That would be accomplished by "upside". He has the ideal arm length that so excites many scouts and personnel people with 35" arms and a wing span of nearly 84". That is off the charts impressive from a measurement standpoint (Jason Pierre Paul was 34 3/4 with an 81" wingspan) and makes many salivate at what he might be capable of when he gets to 24 years of age. On the other hand, his 40 yard dash was painfully slow among the top prospects at the combine (5.36 while Fletcher Cox ran 4.79) and his bench press was an item of mystery as the NFL reported he did not lift because of an injury. However, reports from when he did lift at other times had his bench press number (19-21) well behind those at his position. Whether those reports are credible enough to question his strength is debatable, and to his credit, strength does not seem to be a giant issue when you look at the film.
Here is some youtube cut-ups for your perusal:
Here you can see him occasionally locked up with another draft prospect, center Ben Jones from the Bulldogs. Brockers went to a spin move that did not impress, was caved in on a double team run right at him, and did bat down a ball showing that considerable arm length.
Vs Mississippi State
In this matchup, he did bag one of his 2 sacks, but for the most part was single-teamed and handled by the MSU right guard. He took himself out of a play as he took the cheese and ran upfield and past a running play to his other gap. His motor seems reasonable, but he does look a bit plodding at times.

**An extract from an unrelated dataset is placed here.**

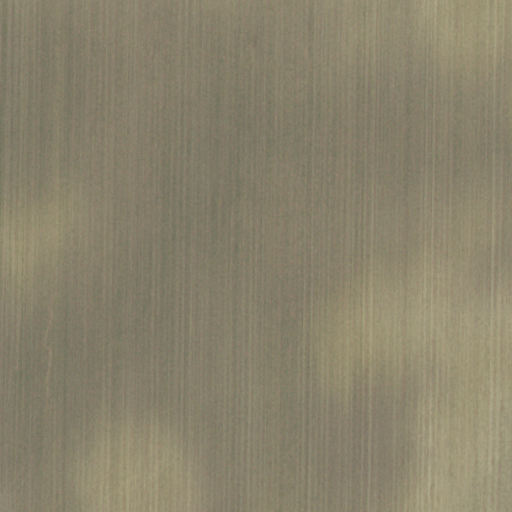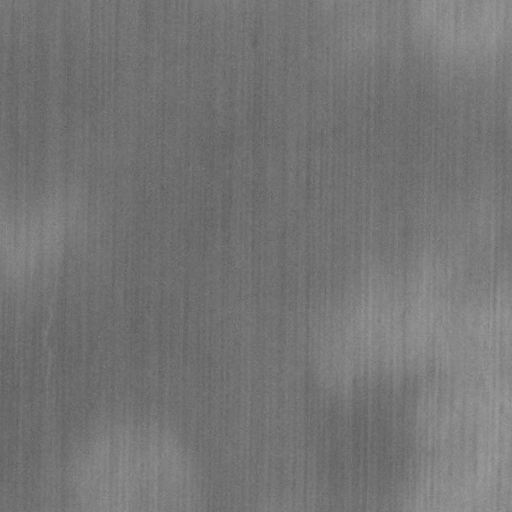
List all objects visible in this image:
crop: (256, 256)
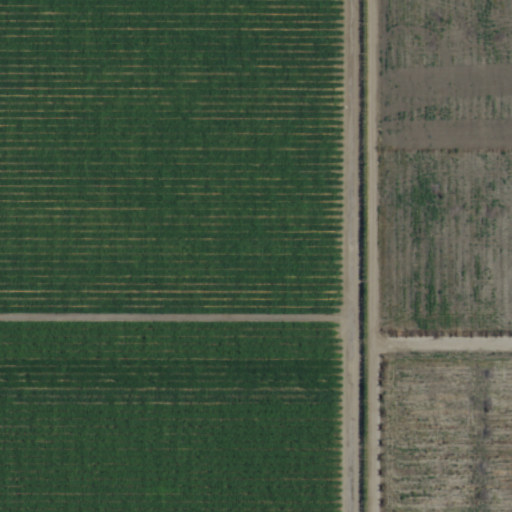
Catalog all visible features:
crop: (256, 256)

Here and in the 1st meeting against Alabama, you saw Brockers out for several plays of substance as LSU employs a deep rotation and would have Brockers on the sideline for pass situations, which would give you pause if you ponder his ability to help the pass rush in Dallas.
And then this clip is nothing more than Les Miles pouring on the sarcasm with regard to being asked about Michael Brockers tweeting about his swollen knee.

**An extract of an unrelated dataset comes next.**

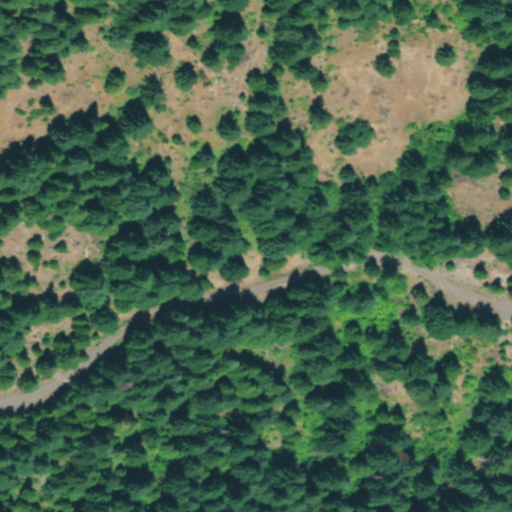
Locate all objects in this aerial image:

The Case For Taking Michael Brockers at #14: The Cowboys are said to have a keen interest in Brockers and that would not make them a special case. If there is one thing that draws scouts like mosquitos to a light it is a player with Brockers size in the middle of a defensive line. Is he really 322? Well, he played at about 310 at LSU. Is he a DE or a DT? The Cowboys might want to grab him at #14 if they see him as the best chance to get a special player at that spot - dependent on how the draft falls to them. But, I would cringe at the risk/reward here.
The Case Against Taking Michael Brockers at 14: Dallas doesn't need a project in their defensive line. They need a plug-and-play difference maker. When comparing him to Fletcher Cox, I see Brockers as part of an ensemble cast, where the opposition might pay more attention to Sam Montgomery or Barkevious Mingo - the two defensive end pass rushers - and yet Brockers seldom got home. Meanwhile, I saw Cox as the main focus of every game plan in the SEC to stop him, and yet he still accounted for 14.5 tackles for loss and 5.5 sacks in just 12 games. That ratio tells me that Cox has upside, but his present status is just fine. Brockers, if he doesn't really come along, might join Tyson Jackson, Glenn Dorsey, and Marcus Spears as other 1st round talents at the position from LSU that never quite turned the NFL on its ear like some projected. Please don't get me wrong, Brockers is more interesting than many of the other names on the list, but when it comes to "front 7" help at pick #14, I think the Cowboys can do better than this. Let somebody else bet on his upside.